══ Ausgewählter Text
Die Liebenden von Hiroshima

Tote LiebeDas Setting des neuen Verbrechens, das Hector Salgado in seinem dritten und letzten Einsatz aufklären muss, ist reichlich bizarr. In einem leerstehenden Haus wird ein schon lange vermisstes Pärchen tot aufgefunden, in der Umgebung findet sich ein Koffer mit tausenden von Euros und Gemälde, die das erschlagene Paar zeigen.

Welcher Mörder lässt eine derartig hohe Summe an Geld zurück und arrangiert den Fundort der Leichen? Und was hat es mit der Erzählung Die Liebenden von Hiroshima auf sich, die immer wieder in den Ermittlungen Hectors auftaucht?
════
══ Datensatzauszüge
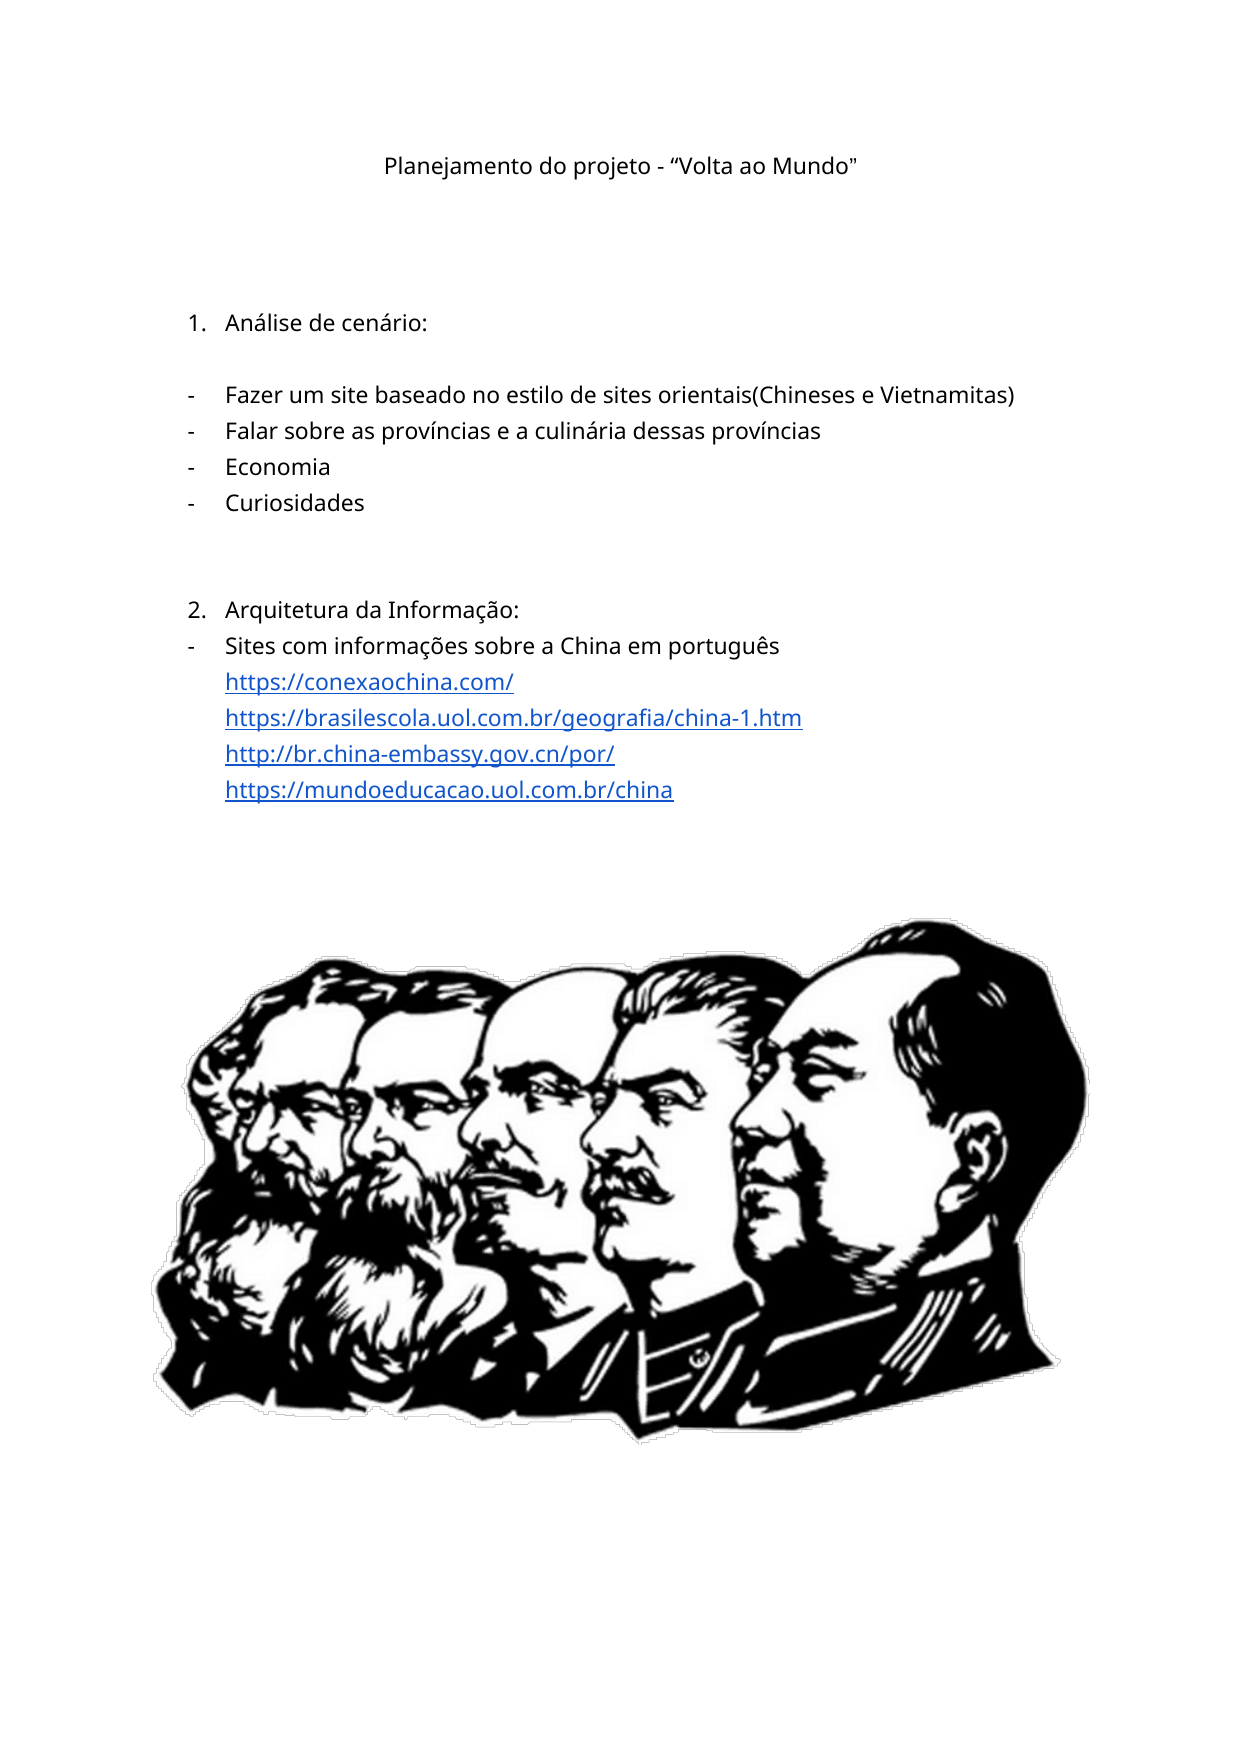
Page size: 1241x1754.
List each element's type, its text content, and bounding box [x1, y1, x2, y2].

list Arquitetura da Informação: [187, 594, 1090, 626]
list Análise de cenário: [187, 307, 1090, 338]
list Sites com informações sobre a China em português [187, 630, 1090, 661]
text https://mundoeducacao.uol.com.br/china [150, 774, 1090, 805]
list Economia [187, 451, 1090, 482]
text Planejamento do projeto - “Volta ao Mundo” [150, 150, 1090, 181]
list Falar sobre as províncias e a culinária dessas províncias [187, 414, 1090, 446]
text http://br.china-embassy.gov.cn/por/ [150, 738, 1090, 769]
text https://brasilescola.uol.com.br/geografia/china-1.htm [150, 702, 1090, 733]
picture [150, 917, 1091, 1445]
list Curiosidades [187, 486, 1090, 518]
list Fazer um site baseado no estilo de sites orientais(Chineses e Vietnamitas) [187, 379, 1090, 410]
text https://conexaochina.com/ [150, 666, 1090, 697]
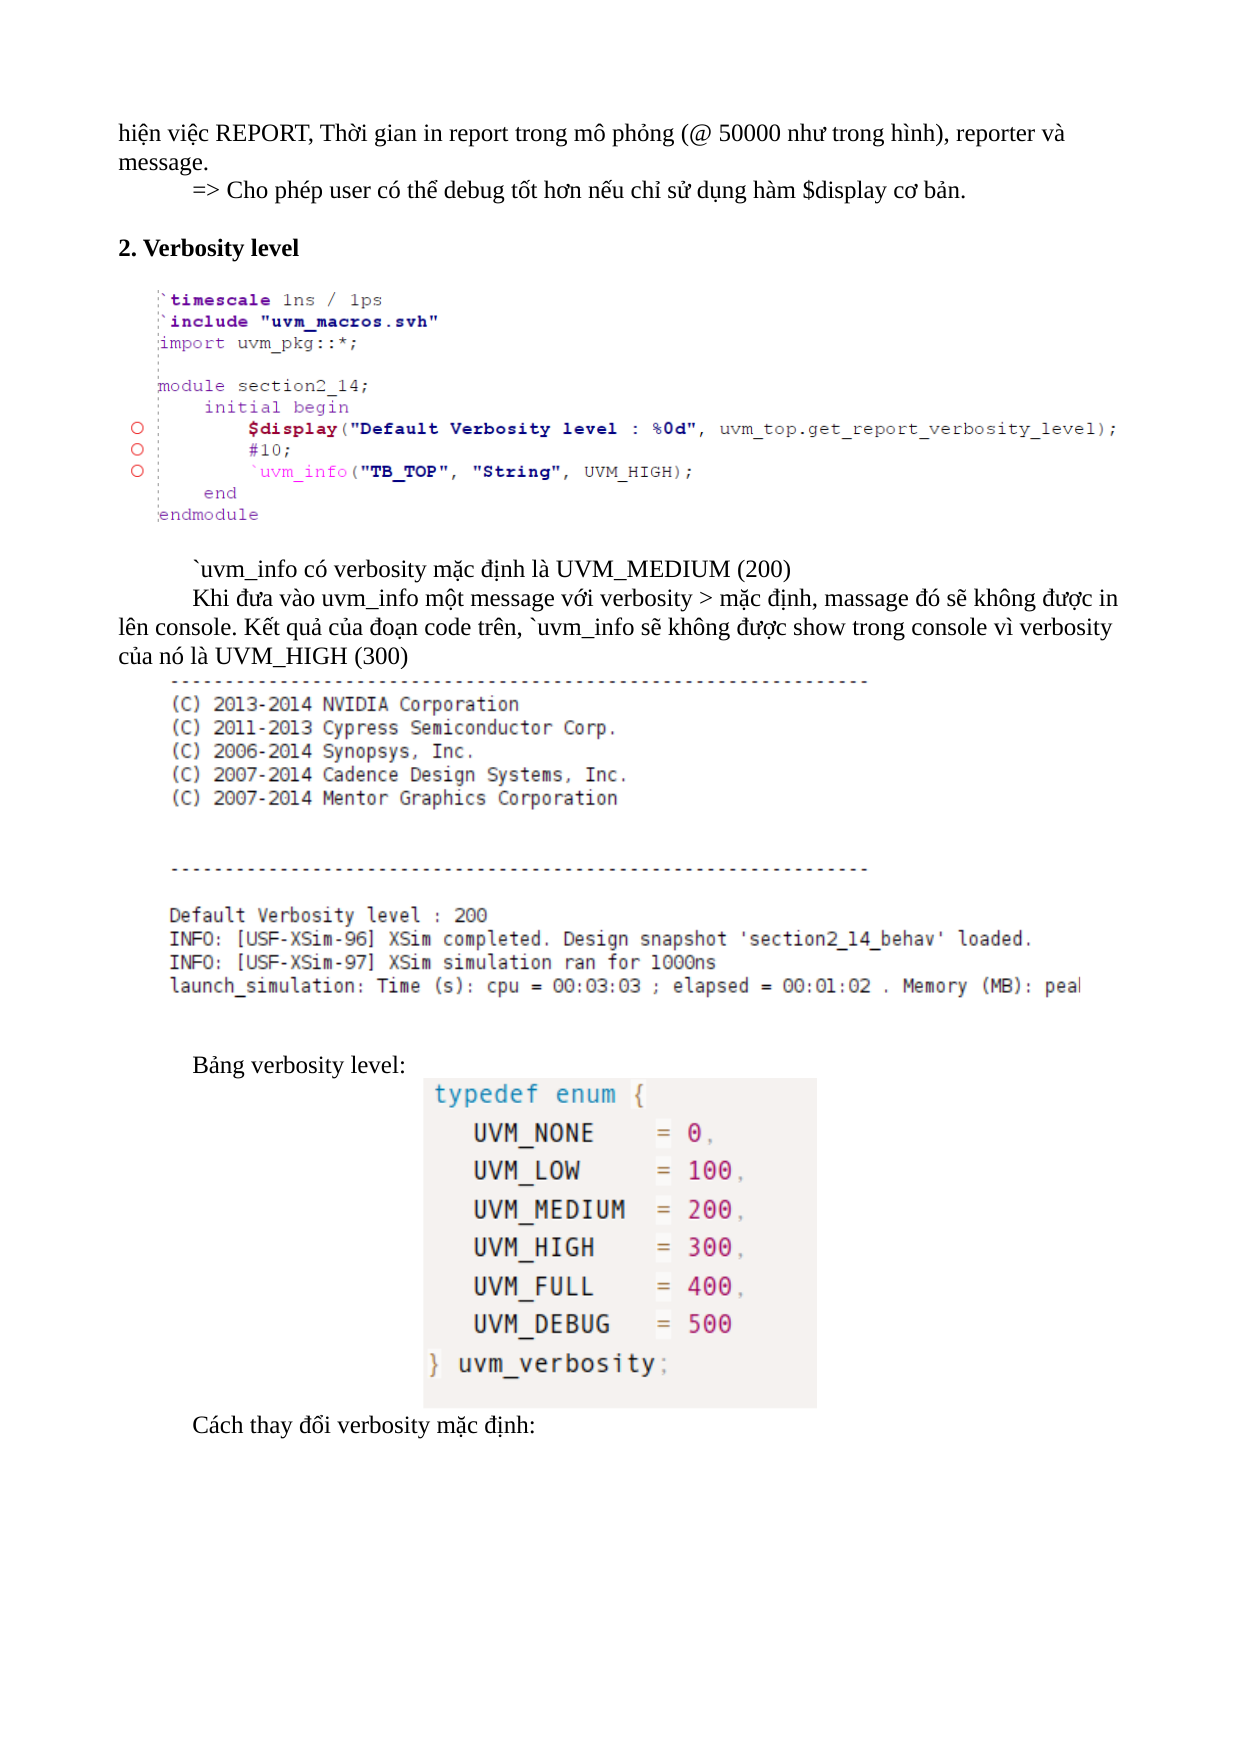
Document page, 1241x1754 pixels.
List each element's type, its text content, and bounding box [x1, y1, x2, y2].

text 2. Verbosity level [118, 233, 1122, 262]
picture [160, 669, 1081, 1021]
text hiện việc REPORT, Thời gian in report trong mô phỏng (@ 50000 như trong hình), reporter và message. [118, 118, 1122, 176]
text Khi đưa vào uvm_info một message với verbosity > mặc định, massage đó sẽ không được in lên console. Kết quả của đoạn code trên, `uvm_info sẽ không được show trong console vì verbosity của nó là UVM_HIGH (300) [118, 583, 1122, 669]
picture [423, 1078, 817, 1410]
text Cách thay đổi verbosity mặc định: [118, 1078, 1122, 1438]
text `uvm_info có verbosity mặc định là UVM_MEDIUM (200) [118, 526, 1122, 583]
picture [118, 290, 1123, 526]
text => Cho phép user có thể debug tốt hơn nếu chỉ sử dụng hàm $display cơ bản. [118, 176, 1122, 204]
text Bảng verbosity level: [118, 669, 1122, 1078]
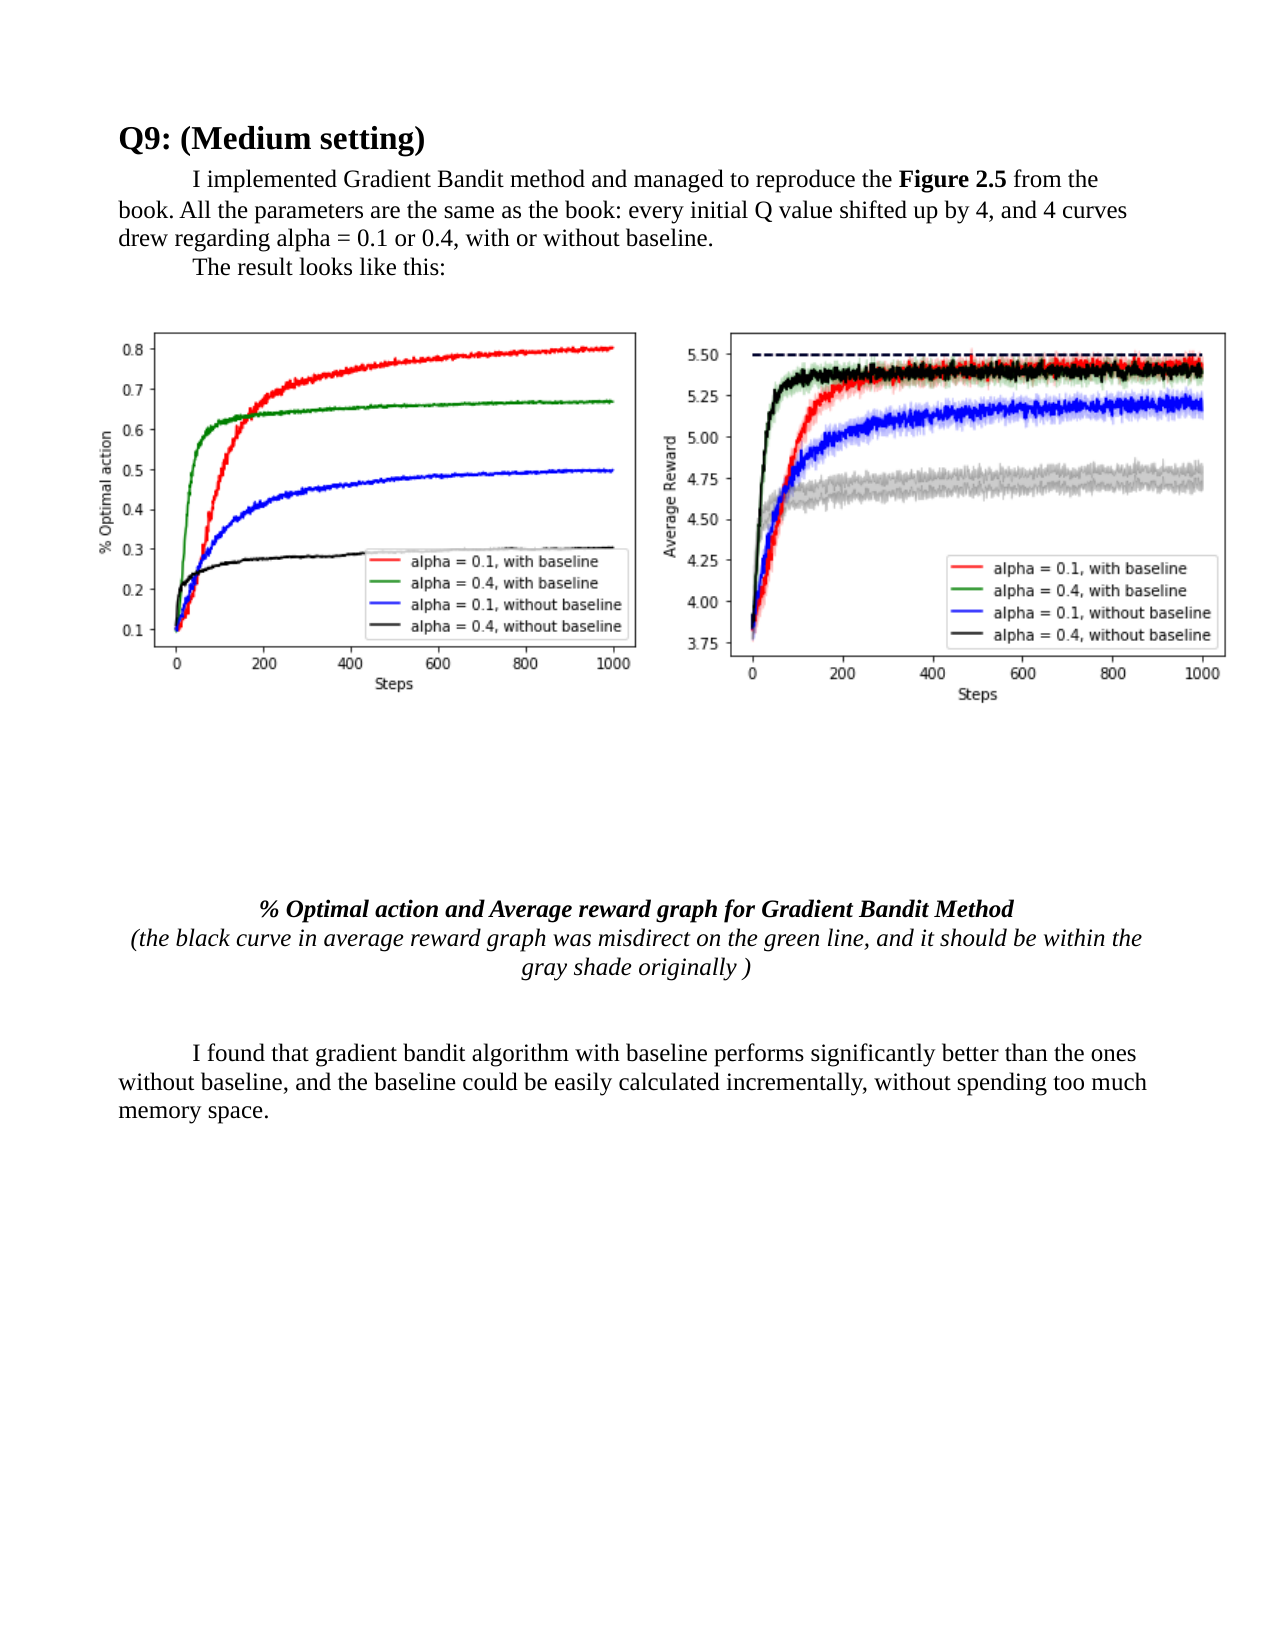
════
Aufgaben
(a) Warum bezeichnet der Text über den Kriminalroman um Hector Salgado das Setting des Verbrechens als reichlich bizarr? Antworten Sie in ein bis drei Sätzen.
(b) Schreiben Sie den Text über den Kriminalroman um Hector Salgado weiter, beginnend nach der letzten Frage.
Für die Bearbeitung werden die Einträge nicht gebraucht.

Schriftliche Antworten
(a) In einem leerstehenden Haus wird ein schon lange vermisstes Pärchen tot aufgefunden. In der Umgebung finden sich außerdem ein Koffer mit tausenden von Euros und Gemälde, die das erschlagene Paar zeigen.

(b)
Der melancholische Ermittler Hector Salgado, der eigentlich aus Argentinien stammt, beginnt den dünnen Spuren zu folgen, während er mit den Dämonen seiner Vergangenheit kämpft. In den beiden Vorgängerbänden Der Sommer der toten Puppen und Der einzige Ausweg kam der Leser langsam hinter das Verschwinden von Ruth Valldaura, der Gattin von Hector. Dass sie aus dem Leben des Ermittlers trat und verschwand, dies verzeiht sich der argentinische Ermittler bis heute nicht. Horizontal erzählt kommt dieser Subplot nun zum Ende – hier wäre die Kenntnis der beiden Vorgängerbände von Vorteil, auch wenn Hill die wichtigsten Fakten noch einmal kurz anreißt.

 

Immer wieder wirft Hill einen Puzzlestein um die damaligen Ereignisse, die zum Verschwinden von Ruth führten, in die Handlung ein, während auch der Fall des ermordeten Pärchens langsam an Klarheit gewinnt.